Schools of Change is a night of performative film and video hosted by Paradise Works as an opener to the Artist Film Weekender at HOME. Each of the artists showing this evening playfully utilise and embody performance within their practice and embrace the potential for performance to instigate change. Curated by Chris Paul Daniels and Jenny Baines.
Featuring:
Jennet Thomas: School of Change (2012), is a Sci-Fi musical film. We witness one day in the life of a school where students’ learning is bio-technically monitored through an ingested device, and high-scoring pupils perform their learning through a rhythmic action practice that produces little white spheres – called Units of Knowing – the currency through which this reality functions.
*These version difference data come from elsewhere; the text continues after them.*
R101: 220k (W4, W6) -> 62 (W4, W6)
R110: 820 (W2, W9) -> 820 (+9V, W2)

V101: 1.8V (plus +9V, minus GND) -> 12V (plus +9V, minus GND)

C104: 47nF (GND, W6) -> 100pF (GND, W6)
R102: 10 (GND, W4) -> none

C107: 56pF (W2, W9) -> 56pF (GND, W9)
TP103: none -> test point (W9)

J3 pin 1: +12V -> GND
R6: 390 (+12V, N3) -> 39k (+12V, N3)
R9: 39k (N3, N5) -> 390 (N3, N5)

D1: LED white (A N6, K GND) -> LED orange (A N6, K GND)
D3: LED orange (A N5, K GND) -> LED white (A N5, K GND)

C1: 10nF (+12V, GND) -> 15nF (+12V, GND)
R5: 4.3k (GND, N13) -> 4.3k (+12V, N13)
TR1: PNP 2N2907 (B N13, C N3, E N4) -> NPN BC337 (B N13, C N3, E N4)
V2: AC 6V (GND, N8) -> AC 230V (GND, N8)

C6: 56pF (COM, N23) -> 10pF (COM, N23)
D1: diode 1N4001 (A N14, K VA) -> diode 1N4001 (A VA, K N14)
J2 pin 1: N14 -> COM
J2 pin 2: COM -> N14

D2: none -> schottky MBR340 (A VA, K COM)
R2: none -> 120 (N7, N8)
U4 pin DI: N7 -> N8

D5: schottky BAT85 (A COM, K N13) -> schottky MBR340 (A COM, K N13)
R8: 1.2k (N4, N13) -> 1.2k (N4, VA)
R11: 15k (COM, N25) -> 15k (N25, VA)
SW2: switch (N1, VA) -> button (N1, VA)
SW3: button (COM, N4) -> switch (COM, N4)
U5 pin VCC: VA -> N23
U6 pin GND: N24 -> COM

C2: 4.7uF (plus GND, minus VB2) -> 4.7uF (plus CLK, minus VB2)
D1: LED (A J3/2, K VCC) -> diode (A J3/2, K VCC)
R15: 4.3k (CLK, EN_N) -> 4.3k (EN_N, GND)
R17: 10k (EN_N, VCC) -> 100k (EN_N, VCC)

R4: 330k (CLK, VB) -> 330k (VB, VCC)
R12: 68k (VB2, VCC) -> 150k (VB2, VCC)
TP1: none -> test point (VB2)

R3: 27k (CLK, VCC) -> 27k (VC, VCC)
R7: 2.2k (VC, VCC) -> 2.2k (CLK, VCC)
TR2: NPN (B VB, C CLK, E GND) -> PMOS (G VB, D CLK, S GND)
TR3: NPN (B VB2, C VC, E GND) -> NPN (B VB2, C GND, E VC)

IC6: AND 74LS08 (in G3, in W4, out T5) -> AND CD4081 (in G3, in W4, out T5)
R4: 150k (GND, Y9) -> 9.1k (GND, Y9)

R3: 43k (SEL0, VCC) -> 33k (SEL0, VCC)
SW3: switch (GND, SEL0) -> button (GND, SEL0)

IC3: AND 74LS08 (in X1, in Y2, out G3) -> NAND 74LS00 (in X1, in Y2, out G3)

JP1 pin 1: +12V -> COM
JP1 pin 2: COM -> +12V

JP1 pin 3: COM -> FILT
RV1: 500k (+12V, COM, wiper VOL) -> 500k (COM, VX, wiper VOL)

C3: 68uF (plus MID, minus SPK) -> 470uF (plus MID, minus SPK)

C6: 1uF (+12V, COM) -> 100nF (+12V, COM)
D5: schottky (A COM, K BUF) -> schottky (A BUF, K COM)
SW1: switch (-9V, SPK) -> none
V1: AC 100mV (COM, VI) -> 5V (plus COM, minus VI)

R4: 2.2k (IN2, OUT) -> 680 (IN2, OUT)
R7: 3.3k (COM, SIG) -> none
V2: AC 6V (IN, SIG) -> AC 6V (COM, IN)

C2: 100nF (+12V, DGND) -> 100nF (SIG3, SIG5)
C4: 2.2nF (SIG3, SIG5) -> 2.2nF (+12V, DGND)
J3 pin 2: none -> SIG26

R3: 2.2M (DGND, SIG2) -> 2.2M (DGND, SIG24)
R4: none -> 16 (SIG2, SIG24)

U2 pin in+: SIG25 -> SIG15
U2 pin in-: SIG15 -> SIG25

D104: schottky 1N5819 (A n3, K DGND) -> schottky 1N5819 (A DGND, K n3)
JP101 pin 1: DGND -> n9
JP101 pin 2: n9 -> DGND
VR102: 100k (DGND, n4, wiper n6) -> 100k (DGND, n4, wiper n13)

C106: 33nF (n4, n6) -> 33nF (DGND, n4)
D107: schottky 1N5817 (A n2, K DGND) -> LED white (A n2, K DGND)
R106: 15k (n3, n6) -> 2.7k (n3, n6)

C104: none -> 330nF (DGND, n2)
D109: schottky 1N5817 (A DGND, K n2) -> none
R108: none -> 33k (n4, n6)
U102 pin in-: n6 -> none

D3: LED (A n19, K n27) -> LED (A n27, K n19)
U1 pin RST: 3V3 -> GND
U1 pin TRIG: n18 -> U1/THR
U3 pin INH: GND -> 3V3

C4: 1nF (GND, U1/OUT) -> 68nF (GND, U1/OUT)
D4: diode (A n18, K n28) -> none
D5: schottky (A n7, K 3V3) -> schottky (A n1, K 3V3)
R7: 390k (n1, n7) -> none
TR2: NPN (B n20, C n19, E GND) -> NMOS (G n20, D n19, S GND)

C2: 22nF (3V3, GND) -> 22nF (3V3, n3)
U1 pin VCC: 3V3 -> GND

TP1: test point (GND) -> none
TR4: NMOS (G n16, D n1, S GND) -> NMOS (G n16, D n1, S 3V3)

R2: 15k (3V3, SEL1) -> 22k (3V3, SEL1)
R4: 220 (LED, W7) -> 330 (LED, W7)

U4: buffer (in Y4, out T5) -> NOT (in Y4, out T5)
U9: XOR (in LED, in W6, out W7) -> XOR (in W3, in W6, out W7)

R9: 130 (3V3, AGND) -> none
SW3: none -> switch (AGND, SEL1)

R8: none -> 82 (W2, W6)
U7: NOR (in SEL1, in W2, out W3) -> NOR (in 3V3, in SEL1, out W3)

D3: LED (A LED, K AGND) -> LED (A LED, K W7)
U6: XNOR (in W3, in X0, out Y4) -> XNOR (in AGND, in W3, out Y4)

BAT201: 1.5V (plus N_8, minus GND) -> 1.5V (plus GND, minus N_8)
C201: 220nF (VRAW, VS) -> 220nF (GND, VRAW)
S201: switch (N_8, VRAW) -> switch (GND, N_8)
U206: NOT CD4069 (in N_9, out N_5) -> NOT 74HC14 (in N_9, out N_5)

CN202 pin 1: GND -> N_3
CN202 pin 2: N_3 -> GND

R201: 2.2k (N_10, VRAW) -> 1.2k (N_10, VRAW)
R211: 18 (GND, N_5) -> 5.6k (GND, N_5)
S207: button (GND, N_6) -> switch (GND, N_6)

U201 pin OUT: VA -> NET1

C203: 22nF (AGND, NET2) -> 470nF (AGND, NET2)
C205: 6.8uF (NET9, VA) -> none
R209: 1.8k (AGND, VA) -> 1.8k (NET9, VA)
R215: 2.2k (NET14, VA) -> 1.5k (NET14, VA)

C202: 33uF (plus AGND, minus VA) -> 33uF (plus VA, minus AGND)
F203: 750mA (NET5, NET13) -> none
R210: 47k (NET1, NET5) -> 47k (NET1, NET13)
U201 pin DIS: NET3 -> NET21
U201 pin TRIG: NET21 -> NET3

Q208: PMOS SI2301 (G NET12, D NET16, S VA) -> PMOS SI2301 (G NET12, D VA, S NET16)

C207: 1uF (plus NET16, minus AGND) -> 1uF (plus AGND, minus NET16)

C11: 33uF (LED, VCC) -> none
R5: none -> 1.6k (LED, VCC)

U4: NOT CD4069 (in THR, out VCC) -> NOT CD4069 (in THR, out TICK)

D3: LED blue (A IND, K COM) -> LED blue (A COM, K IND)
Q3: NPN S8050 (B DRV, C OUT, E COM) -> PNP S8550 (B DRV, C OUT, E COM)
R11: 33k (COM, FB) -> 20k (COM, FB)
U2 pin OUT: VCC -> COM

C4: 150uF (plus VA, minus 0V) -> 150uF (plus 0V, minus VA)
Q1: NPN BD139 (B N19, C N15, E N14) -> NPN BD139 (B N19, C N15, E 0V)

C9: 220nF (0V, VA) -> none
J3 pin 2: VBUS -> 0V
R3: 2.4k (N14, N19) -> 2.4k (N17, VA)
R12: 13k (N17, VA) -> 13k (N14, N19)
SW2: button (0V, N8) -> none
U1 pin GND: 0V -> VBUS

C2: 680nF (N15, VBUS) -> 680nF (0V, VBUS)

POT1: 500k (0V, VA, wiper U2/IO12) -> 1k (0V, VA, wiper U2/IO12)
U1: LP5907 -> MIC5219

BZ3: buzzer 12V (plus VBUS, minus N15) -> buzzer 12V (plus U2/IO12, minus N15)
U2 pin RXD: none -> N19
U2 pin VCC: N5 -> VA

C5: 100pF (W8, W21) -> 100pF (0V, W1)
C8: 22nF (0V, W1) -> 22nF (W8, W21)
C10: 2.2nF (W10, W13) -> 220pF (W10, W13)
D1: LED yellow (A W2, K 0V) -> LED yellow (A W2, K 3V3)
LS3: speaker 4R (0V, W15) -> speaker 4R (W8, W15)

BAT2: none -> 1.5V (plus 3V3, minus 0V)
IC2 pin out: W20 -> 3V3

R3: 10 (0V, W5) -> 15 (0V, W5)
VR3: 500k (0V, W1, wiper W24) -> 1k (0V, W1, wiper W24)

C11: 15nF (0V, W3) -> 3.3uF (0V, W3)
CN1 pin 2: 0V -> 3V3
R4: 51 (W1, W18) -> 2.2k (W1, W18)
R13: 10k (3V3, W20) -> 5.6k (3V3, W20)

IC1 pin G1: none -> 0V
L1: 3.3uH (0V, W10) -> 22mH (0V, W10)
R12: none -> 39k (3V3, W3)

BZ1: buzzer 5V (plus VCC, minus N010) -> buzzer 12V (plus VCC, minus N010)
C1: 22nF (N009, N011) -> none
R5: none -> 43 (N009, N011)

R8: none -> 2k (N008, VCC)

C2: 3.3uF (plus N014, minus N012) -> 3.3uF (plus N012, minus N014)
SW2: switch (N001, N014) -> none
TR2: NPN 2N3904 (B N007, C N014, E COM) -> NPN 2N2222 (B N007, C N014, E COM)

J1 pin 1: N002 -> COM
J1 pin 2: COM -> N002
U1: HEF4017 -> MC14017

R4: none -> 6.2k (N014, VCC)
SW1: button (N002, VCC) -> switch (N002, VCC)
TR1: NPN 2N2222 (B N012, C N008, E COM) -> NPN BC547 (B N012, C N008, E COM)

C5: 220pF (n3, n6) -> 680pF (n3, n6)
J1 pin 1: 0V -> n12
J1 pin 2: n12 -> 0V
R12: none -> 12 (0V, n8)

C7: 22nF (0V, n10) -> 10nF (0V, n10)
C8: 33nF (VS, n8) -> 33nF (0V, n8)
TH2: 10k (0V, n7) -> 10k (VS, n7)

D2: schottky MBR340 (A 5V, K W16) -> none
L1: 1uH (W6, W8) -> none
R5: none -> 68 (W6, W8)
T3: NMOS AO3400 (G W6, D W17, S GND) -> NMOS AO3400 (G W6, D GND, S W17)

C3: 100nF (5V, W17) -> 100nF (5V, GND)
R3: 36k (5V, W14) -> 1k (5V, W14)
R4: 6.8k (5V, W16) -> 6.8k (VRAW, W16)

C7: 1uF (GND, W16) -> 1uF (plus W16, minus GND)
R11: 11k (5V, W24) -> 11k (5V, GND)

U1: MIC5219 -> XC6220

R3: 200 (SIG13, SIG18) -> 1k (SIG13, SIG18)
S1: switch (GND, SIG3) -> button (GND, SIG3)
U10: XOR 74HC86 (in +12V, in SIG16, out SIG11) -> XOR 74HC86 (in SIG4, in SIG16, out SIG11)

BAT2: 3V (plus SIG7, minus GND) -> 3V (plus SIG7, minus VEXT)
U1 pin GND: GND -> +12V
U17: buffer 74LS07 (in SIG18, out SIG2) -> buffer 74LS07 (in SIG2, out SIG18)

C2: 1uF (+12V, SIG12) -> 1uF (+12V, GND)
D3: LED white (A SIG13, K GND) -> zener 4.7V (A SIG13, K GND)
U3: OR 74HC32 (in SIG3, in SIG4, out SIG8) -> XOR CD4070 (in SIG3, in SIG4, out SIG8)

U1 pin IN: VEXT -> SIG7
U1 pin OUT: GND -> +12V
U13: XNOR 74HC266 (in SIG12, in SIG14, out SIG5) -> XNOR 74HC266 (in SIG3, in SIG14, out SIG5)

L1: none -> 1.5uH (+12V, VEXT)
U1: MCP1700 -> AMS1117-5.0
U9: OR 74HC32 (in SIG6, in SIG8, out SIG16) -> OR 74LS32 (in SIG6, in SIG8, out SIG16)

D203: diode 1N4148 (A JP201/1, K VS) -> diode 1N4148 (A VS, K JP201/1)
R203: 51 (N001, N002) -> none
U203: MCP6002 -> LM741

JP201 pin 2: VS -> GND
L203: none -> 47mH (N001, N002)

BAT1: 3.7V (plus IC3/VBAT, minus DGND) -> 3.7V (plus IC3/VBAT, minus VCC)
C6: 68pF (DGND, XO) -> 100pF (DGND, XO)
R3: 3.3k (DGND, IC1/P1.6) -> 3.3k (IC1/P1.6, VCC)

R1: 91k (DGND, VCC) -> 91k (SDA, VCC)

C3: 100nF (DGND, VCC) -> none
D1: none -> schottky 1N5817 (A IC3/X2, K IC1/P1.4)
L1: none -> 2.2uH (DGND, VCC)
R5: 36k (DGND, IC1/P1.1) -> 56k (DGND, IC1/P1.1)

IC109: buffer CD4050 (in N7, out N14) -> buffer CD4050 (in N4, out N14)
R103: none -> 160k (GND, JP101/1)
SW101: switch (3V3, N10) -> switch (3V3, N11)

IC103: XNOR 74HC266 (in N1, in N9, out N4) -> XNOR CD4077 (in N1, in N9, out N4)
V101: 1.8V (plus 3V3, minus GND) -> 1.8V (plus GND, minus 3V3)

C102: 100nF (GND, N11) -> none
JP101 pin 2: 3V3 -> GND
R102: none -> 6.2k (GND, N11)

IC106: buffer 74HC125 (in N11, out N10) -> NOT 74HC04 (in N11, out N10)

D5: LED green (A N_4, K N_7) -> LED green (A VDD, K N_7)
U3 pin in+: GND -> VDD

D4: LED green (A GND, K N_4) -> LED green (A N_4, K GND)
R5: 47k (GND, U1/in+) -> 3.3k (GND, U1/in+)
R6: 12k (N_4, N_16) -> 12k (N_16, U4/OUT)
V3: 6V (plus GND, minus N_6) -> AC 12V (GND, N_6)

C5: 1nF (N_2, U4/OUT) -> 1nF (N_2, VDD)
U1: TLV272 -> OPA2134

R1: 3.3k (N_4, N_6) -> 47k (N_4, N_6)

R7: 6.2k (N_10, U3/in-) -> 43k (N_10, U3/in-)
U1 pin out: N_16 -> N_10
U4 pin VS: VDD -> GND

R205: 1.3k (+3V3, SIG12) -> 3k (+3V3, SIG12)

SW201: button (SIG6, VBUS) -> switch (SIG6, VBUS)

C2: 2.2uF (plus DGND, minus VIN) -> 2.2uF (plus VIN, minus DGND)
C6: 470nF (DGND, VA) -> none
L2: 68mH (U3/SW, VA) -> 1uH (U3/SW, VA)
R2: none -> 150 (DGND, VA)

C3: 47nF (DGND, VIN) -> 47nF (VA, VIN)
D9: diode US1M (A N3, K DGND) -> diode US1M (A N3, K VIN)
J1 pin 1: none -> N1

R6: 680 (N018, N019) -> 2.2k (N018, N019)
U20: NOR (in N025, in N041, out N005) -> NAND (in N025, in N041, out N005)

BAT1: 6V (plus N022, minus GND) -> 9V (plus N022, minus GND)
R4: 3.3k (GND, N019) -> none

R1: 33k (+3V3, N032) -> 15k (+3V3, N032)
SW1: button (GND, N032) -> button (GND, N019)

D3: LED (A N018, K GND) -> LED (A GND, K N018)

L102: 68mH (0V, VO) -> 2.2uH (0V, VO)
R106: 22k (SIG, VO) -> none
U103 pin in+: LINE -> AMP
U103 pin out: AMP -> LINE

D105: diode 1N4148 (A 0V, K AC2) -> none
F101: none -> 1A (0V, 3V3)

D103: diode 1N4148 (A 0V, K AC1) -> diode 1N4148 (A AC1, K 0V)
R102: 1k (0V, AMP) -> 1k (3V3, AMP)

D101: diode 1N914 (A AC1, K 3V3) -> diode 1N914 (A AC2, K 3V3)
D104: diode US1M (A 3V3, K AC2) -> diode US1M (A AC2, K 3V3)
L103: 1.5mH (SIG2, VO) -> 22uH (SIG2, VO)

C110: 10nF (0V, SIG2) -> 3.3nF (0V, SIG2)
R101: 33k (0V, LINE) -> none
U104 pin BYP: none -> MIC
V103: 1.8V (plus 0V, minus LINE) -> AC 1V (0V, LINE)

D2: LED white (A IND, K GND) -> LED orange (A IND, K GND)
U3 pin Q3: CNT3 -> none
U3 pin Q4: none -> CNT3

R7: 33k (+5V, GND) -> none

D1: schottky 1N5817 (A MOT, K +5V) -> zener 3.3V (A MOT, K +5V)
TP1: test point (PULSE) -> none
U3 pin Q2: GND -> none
Laura Hindmarsh: Self-Registration (2015), an act of self-alignment using hand contact printing, and will also perform a new work deriving from Michael Snow’s La Région Centrale (1971).
Bea Haut: Defenestration (2015) combines film and domestic structures, reaching out beyond the frame, testing out access and escape, aperture and portal. Pending (2016) is a 16mm film performance using a 100ft length of film formed into a ‘living loop’ by the audience, before being taken up and played out by the projector. This interlacing creates a sympathetic film, which conjoins the audience, the artist and the subject in an act of duration and suspension.
Tariq Emam: T.B.M. Reloaded (2017), is a live, site-responsive performance whereby tape noise will not be the only noise, and will feature R.L. Wilson and Guillaume Dujat: exploring recuperation of forlorn demons. The kind you find in charity shops, or wasting precious space in precious homes. The kind of space that could be used for a little bit of paradise. But what if it already was?
ARTIST BIOS
Jennet Thomas
Jennet’s practice emerged from the anarchistic, experimental culture of London’s film/live art scene in the 1990’s where she was a founder member of the Exploding Cinema Collective. Recent solo shows include: ‘The Unspeakable Freedom Device’ (at The Grundy Art Gallery, Blackpool, 2015) ‘School Of Change’ and ‘All Suffering Soon To End’ (at Matt’s Gallery, London 2012 and 2010). Her work is represented by Tintype Gallery, London and Video Data Bank, Chicago. She is currently Reader in Time Based Media and Performance at University of the Arts London.
Laura Hindmarsh
Laura Hindmarsh is a visual artist working across performance, film, photography and moving image. In each incidence the work is an interrogation of the chosen medium, often pushing the mode of production and the body’s engagement in this process to a point of exhaustion or collapse. Working with processes of embodiment, repetition and layering, Hindmarsh highlights and questions established systems and modes of representation.
Her film and video works have been screened at festivals internationally. Recent exhibitions include Primavera 2017, Museum of Contemporary Art, Sydney; Passages, Contemporary Art Tasmania, Hobart (2017); Finding Focus, PhotoAccess, Canberra (2016); Exhaust, Contemporary Art Tasmania, Hobart (2016); and ATAVAST, Standard Practice, Room Service, New York, USA (2015).
Bea Haut
Bea Haut is an artist who works primarily with 16mm film. This manifests and behaves as sculpture, installation, projections and photography. Multi-dimensional in media as well as often being site responsive, these works allude to perceptions of inter-related moments, spaces, and actions in between. Regarding the mutating dialogue between the self and her surroundings, the artist also uses the stuff of the everyday as material and subject of these works. Her films have been shown internationally in festivals such as Media City Film Festival, Edinburgh International Film Festival, Experiments in Cinema, Alchemy and at venues such as the Museum of Moving Images, New York and the ICA, London.
Tariq Emam
Tariq’s practice derives from artists’ film and video, experimental music and improvised performance; the lifespan of his work doesn’t last long nor does it repeat itself. Currently living in Manchester and in the final stages of a PhD in electroacoustic music, he works as a technician and sound engineer. Tariq has worked with the Palestine Youth Orchestra, Leonardo, NiNi Productions, and presented work internationally.